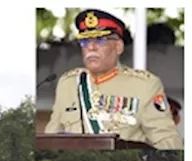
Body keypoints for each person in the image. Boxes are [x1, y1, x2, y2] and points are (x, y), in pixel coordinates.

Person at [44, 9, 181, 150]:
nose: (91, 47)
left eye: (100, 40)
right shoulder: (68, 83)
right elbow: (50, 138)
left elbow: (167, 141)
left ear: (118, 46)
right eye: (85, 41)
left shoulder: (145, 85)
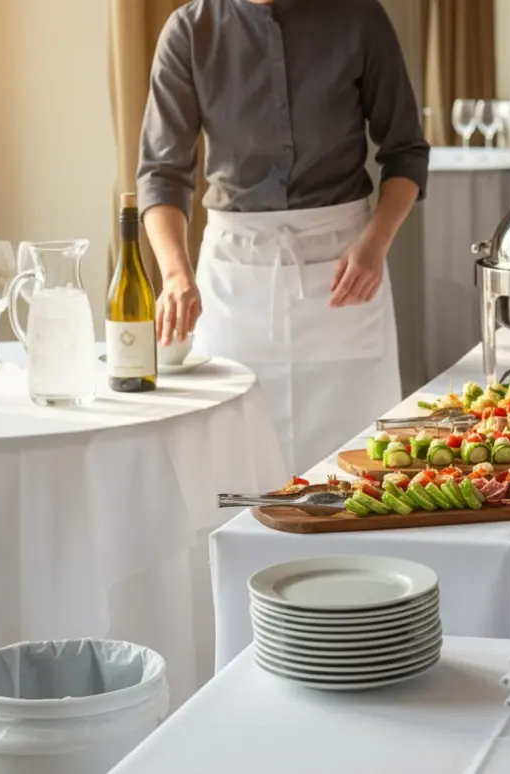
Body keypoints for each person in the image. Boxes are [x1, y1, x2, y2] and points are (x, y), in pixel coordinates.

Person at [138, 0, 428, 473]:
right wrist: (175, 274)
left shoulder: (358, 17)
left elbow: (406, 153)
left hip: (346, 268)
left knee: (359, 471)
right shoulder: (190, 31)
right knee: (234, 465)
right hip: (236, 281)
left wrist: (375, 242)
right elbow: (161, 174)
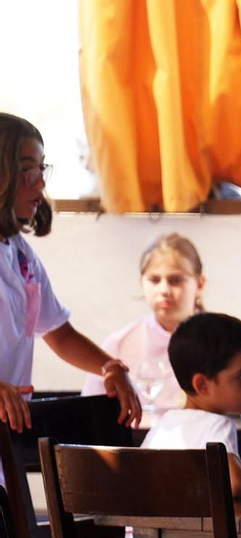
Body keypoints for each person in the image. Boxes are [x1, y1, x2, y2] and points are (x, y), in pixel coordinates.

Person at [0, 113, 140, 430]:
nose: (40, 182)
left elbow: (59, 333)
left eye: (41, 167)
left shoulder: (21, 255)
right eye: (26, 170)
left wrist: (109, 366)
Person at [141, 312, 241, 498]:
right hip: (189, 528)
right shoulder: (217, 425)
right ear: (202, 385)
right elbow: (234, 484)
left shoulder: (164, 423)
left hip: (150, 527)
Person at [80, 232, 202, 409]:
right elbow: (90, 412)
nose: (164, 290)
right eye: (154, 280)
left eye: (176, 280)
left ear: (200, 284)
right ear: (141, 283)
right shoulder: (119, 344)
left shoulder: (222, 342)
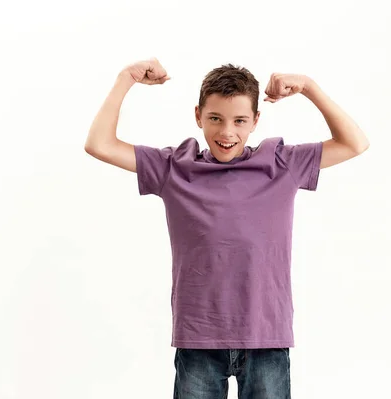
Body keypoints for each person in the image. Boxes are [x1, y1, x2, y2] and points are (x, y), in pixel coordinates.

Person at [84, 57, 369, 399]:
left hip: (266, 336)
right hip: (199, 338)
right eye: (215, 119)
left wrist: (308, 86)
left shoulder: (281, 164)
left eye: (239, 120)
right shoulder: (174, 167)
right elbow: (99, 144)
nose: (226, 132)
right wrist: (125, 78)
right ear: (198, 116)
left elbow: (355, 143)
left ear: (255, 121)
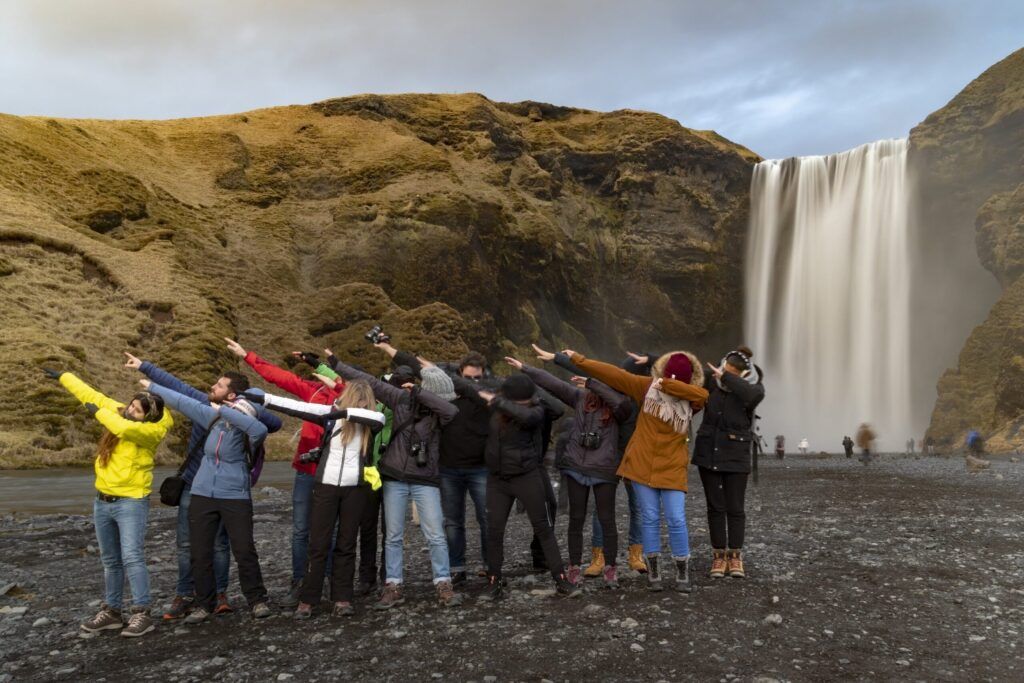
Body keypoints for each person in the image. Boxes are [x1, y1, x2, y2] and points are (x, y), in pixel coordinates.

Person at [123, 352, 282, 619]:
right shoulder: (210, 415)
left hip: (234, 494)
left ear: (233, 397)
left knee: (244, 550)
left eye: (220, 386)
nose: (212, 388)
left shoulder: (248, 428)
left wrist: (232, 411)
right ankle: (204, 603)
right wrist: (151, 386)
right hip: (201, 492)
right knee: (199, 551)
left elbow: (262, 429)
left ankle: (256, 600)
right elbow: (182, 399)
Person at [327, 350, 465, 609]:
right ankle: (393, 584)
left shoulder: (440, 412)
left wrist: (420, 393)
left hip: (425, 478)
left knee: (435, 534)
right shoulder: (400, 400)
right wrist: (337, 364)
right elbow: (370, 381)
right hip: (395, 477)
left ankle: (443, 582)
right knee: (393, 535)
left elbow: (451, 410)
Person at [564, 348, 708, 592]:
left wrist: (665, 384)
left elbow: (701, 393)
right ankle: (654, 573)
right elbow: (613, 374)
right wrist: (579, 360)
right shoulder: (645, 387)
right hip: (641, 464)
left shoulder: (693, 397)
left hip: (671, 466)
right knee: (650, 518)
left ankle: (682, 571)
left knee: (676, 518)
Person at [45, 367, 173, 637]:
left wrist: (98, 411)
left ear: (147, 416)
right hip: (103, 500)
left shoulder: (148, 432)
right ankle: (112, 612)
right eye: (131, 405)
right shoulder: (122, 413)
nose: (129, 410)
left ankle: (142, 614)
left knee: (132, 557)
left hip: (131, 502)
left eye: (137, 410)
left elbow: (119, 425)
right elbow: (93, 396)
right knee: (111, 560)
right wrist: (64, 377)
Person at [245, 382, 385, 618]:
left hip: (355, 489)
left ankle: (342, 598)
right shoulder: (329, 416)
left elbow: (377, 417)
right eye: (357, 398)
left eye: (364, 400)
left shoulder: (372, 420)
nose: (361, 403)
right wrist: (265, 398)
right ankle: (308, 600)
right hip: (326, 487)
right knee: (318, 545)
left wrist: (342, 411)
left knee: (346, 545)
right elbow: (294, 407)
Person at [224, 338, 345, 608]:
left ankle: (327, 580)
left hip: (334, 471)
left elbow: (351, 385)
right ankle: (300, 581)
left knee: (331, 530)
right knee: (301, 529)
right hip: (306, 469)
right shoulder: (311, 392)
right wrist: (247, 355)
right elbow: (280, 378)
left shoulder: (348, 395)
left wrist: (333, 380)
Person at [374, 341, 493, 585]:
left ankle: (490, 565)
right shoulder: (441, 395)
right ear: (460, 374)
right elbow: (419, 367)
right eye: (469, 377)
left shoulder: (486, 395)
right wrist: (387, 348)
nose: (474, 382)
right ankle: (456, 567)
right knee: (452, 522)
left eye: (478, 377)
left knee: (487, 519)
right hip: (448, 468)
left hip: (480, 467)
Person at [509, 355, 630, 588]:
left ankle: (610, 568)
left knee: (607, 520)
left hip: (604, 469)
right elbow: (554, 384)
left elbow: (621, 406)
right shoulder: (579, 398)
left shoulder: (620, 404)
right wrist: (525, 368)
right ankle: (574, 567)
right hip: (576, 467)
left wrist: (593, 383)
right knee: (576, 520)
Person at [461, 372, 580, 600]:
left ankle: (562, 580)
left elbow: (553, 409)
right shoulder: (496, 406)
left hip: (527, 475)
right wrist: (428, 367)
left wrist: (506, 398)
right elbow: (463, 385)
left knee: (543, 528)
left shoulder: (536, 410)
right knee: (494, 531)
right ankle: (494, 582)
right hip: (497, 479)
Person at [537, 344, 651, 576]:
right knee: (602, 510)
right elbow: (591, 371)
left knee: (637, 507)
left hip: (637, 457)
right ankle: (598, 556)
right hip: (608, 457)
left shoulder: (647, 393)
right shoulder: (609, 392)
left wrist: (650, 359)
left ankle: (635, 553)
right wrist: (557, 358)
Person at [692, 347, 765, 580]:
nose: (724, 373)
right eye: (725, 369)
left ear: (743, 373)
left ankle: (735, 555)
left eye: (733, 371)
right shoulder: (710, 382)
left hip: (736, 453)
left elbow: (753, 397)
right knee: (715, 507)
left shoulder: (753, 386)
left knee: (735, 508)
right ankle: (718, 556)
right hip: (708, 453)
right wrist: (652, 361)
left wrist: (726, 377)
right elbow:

● TASK DIRECTIONS
The listing is to be repeated exactly, with its pictures removed.

● OUTPUT FOR THIS EXERCISE
Body keypoints for each person in the image. Boxes are [x1, y1, x2, y2] and points are (x, y), in pixel coordinates.

Person at [44, 9, 181, 150]:
nose: (91, 47)
left eye: (100, 40)
right shoulder: (68, 83)
right elbow: (50, 138)
left elbow: (167, 141)
left ear: (118, 46)
right eye: (85, 41)
left shoulder: (145, 85)
Body keypoints for each person in the image. Boxes are [x1, y1, x2, y2] and points are (x, y), in pixel coordinates.

Person at [138, 0, 428, 473]:
right wrist: (175, 274)
left shoulder: (358, 17)
left elbow: (406, 153)
left hip: (346, 268)
left knee: (359, 471)
right shoulder: (190, 31)
right knee: (234, 465)
right hip: (236, 281)
left wrist: (375, 242)
right elbow: (161, 174)
Body keypoints for each person in the image. Boxes are [x1, y1, x2, y2] and points are (x, y), in pixel coordinates.

Person at [0, 113, 140, 430]:
nose: (40, 182)
left elbow: (59, 333)
left eye: (41, 167)
left shoulder: (21, 255)
right eye: (26, 170)
left wrist: (109, 366)
Person at [141, 312, 241, 498]:
right hip: (189, 528)
right shoulder: (217, 425)
right ear: (202, 385)
right elbow: (234, 484)
left shoulder: (164, 423)
left hip: (150, 527)
Person at [80, 232, 202, 409]:
right elbow: (90, 412)
nose: (164, 290)
right eye: (154, 280)
left eye: (176, 280)
left ear: (200, 284)
right ear: (141, 283)
right shoulder: (119, 344)
left shoulder: (222, 342)
Body keypoints for each person in the image. Boxes are [x1, y1, x2, y2] and points are (x, y), in pixel coordinates.

Person at [84, 57, 369, 399]:
left hip: (266, 336)
right hip: (199, 338)
right eye: (215, 119)
left wrist: (308, 86)
left shoulder: (281, 164)
left eye: (239, 120)
right shoulder: (174, 167)
right elbow: (99, 144)
nose: (226, 132)
right wrist: (125, 78)
right ear: (198, 116)
left elbow: (355, 143)
left ear: (255, 121)
Body keypoints for each person in the image. Boxes are [x1, y1, x2, y2] and points are (x, y), in pixel coordinates.

Person at [123, 352, 282, 619]:
right shoulder: (210, 415)
left hip: (234, 494)
left ear: (233, 397)
left knee: (244, 550)
left eye: (220, 386)
nose: (212, 388)
left shoulder: (248, 428)
left wrist: (232, 411)
right ankle: (204, 603)
right wrist: (151, 386)
right hip: (201, 492)
right knee: (199, 551)
left elbow: (262, 429)
left ankle: (256, 600)
right elbow: (182, 399)
Person at [327, 350, 465, 609]:
right ankle: (393, 584)
left shoulder: (440, 412)
left wrist: (420, 393)
left hip: (425, 478)
left knee: (435, 534)
right shoulder: (400, 400)
right wrist: (337, 364)
right elbow: (370, 381)
right hip: (395, 477)
left ankle: (443, 582)
right knee: (393, 535)
left elbow: (451, 410)
Person at [564, 348, 708, 592]:
left wrist: (665, 384)
left elbow: (701, 393)
right ankle: (654, 573)
right elbow: (613, 374)
right wrist: (579, 360)
right shoulder: (645, 387)
right hip: (641, 464)
left shoulder: (693, 397)
left hip: (671, 466)
right knee: (650, 518)
left ankle: (682, 571)
left knee: (676, 518)
Person at [45, 367, 173, 637]:
left wrist: (98, 411)
left ear: (147, 416)
right hip: (103, 500)
left shoulder: (148, 432)
right ankle: (112, 612)
right eye: (131, 405)
right shoulder: (122, 413)
nose: (129, 410)
left ankle: (142, 614)
left knee: (132, 557)
left hip: (131, 502)
left eye: (137, 410)
left elbow: (119, 425)
right elbow: (93, 396)
right knee: (111, 560)
right wrist: (64, 377)
Person at [245, 382, 385, 618]:
left hip: (355, 489)
left ankle: (342, 598)
right shoulder: (329, 416)
left elbow: (377, 417)
right eye: (357, 398)
left eye: (364, 400)
left shoulder: (372, 420)
nose: (361, 403)
right wrist: (265, 398)
right ankle: (308, 600)
right hip: (326, 487)
right knee: (318, 545)
left wrist: (342, 411)
left knee: (346, 545)
right elbow: (294, 407)
Person at [224, 338, 345, 608]:
left ankle: (327, 580)
left hip: (334, 471)
left elbow: (351, 385)
right ankle: (300, 581)
left knee: (331, 530)
right knee: (301, 529)
right hip: (306, 469)
right shoulder: (311, 392)
right wrist: (247, 355)
right elbow: (280, 378)
left shoulder: (348, 395)
left wrist: (333, 380)
Person at [374, 341, 493, 585]:
left ankle: (490, 565)
right shoulder: (441, 395)
right ear: (460, 374)
right elbow: (419, 367)
right eye: (469, 377)
left shoulder: (486, 395)
right wrist: (387, 348)
nose: (474, 382)
right ankle: (456, 567)
right knee: (452, 522)
left eye: (478, 377)
left knee: (487, 519)
right hip: (448, 468)
left hip: (480, 467)
Person at [509, 355, 630, 588]:
left ankle: (610, 568)
left knee: (607, 520)
left hip: (604, 469)
right elbow: (554, 384)
left elbow: (621, 406)
right shoulder: (579, 398)
left shoulder: (620, 404)
right wrist: (525, 368)
right ankle: (574, 567)
right hip: (576, 467)
left wrist: (593, 383)
right knee: (576, 520)
Person at [461, 372, 580, 600]:
left ankle: (562, 580)
left elbow: (553, 409)
right shoulder: (496, 406)
left hip: (527, 475)
right wrist: (428, 367)
left wrist: (506, 398)
right elbow: (463, 385)
left knee: (543, 528)
left shoulder: (536, 410)
right knee: (494, 531)
right ankle: (494, 582)
right hip: (497, 479)
Person at [537, 344, 651, 576]:
right knee: (602, 510)
right elbow: (591, 371)
left knee: (637, 507)
left hip: (637, 457)
right ankle: (598, 556)
right hip: (608, 457)
left shoulder: (647, 393)
right shoulder: (609, 392)
left wrist: (650, 359)
left ankle: (635, 553)
right wrist: (557, 358)
Person at [692, 347, 765, 580]:
nose: (724, 373)
right eye: (725, 369)
left ear: (743, 373)
left ankle: (735, 555)
left eye: (733, 371)
right shoulder: (710, 382)
left hip: (736, 453)
left elbow: (753, 397)
right knee: (715, 507)
left shoulder: (753, 386)
left knee: (735, 508)
right ankle: (718, 556)
right hip: (708, 453)
right wrist: (652, 361)
left wrist: (726, 377)
right elbow:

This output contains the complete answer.